PROVIDENCE, R.I. (AP) - Preservationists, architects and dozens of members of the Vanderbilt family have taken out an ad in a newspaper in hopes of quashing a plan to build a visitors center at The Breakers estate in Newport.
Around 100 people signed onto the ad urging the Preservation Society of Newport County to abandon a plan for a visitors center on the 13-acre grounds of the National Historic Landmark built in the late 1800s by Cornelius Vanderbilt II. Opponents say they should build it across the street or elsewhere.
Signatories to the letter include 45 members of the Vanderbilt family, including the designer Gloria Vanderbilt, mother of CNN’s Anderson Cooper, and John LeBoutillier, a former Republican congressman from New York.
The ad, which ran Thursday in Newport This Week, says the plan would “desecrate The Breakers landscape” and “permanently mar this national symbol of Newport’s Gilded Age.”
It includes a letter from Robert A.M. Stern, a noted architect and former dean of the Yale School of Architecture, who wrote that it is a “most unwelcome location, threatening the integrity of the mansion grounds.”

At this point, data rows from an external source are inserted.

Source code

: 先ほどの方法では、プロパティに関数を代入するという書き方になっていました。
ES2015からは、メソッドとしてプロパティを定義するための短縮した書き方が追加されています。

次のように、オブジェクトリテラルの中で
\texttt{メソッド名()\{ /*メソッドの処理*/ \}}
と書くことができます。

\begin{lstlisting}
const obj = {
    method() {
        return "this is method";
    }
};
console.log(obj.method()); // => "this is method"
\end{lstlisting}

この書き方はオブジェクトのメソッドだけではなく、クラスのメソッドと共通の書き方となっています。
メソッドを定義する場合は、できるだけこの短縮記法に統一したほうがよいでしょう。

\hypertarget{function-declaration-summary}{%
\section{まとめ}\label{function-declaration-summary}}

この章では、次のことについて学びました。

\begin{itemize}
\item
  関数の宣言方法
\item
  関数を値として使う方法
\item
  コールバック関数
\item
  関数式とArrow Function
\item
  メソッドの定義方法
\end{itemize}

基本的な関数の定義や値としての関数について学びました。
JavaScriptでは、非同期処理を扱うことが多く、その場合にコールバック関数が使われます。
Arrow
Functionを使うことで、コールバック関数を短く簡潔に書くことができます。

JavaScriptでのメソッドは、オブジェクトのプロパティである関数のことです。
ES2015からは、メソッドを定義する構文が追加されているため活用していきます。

“It seems that any new construction at The Breakers should occur outside its gates,” Stern wrote.
Messages left with the Preservation Society were not immediately returned Friday. The group has said the center would be tucked in a little-used portion of the estate and shielded from view. It has said it would provide a sheltered place that would be easily accessible for the disable and others to buy tickets, use the bathroom, and purchase snacks and sandwiches.
Several Vanderbilt family members have been raising concerns about the plan since it was first proposed in 2013. The Preservation Society has previously said opposition to the visitors center was by a small and vocal minority.
Cornelius Vanderbilt II, president and chairman of the New York Central Railroad, spared no expense when he built the 70-room mansion, which was completed in 1895. The nonprofit Preservation Society owns several mansions in the Newport area built by the Vanderbilts and others and is Rhode Island’s largest cultural institution by revenue.
The ad comes a few weeks before the fight over the plan goes before the Rhode Island Supreme Court. Arguments are scheduled Oct. 25.